And sometimes things turn out to be too hard. You do the mental mathematics and you say, well, I am going to put 10,000 hours into this, and this is what I am going to get in return, and you decide that it isn’t worth it. And you might find something enjoyable if you do it avocationally, but if you spent 10,000 hours on it, it wouldn’t be enjoyable. And that’s okay, too. I have done my 10,000 hours on music, and I can tell you that it is a grind, sometimes, and while performing is fun, sometimes the gigs are a bust. There are times when I feel like giving it up, because the work/reward ratio is so low. But it’s good for the soul.
I have my objections to the CFA. First of all, I don’t like credentialism, and second of all, there is no discernible benefit to getting a CFA. It doesn’t really help you get a job, and it doesn’t really help you get paid more. But if I had to write that op-ed all over again, I would say that the CFA is hard, and that hard things are worth doing, and you will feel a big sense of accomplishment when you’re done. I would just rather spend my time doing other things, and that’s a matter of personal preference. But it got people thinking about their motivations for doing the CFA, which is a good thing.
If you find your life unfulfilling, there is a 99% chance it’s because you’re not doing hard things. I don’t care if you’re making quilts. Do something, and try to be the best at it.

Your tasks:
**A)** From the passage on doing hard things, translate this sentence into Spanish: "There are times when I feel like giving it up, because the work/reward ratio is so low."
**B)** Copy the part of the passage on doing hard things starting at "If you find" and ending at "best at it.".

Data section:
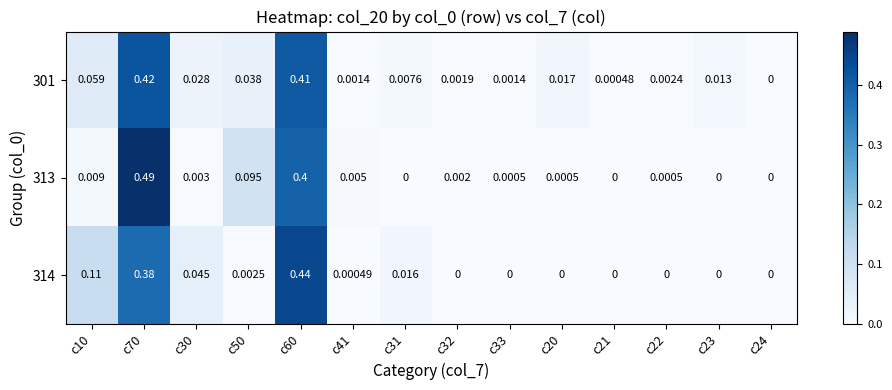

Is the value of 314 at c50 greater than the value of 313 at c32?

Yes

Solved problems:
**A)** Hay momentos en los que tengo ganas de dejarlo, porque la relación entre trabajo y recompensa es muy baja.

**B)**
If you find your life unfulfilling, there is a 99% chance it’s because you’re not doing hard things. I don’t care if you’re making quilts. Do something, and try to be the best at it.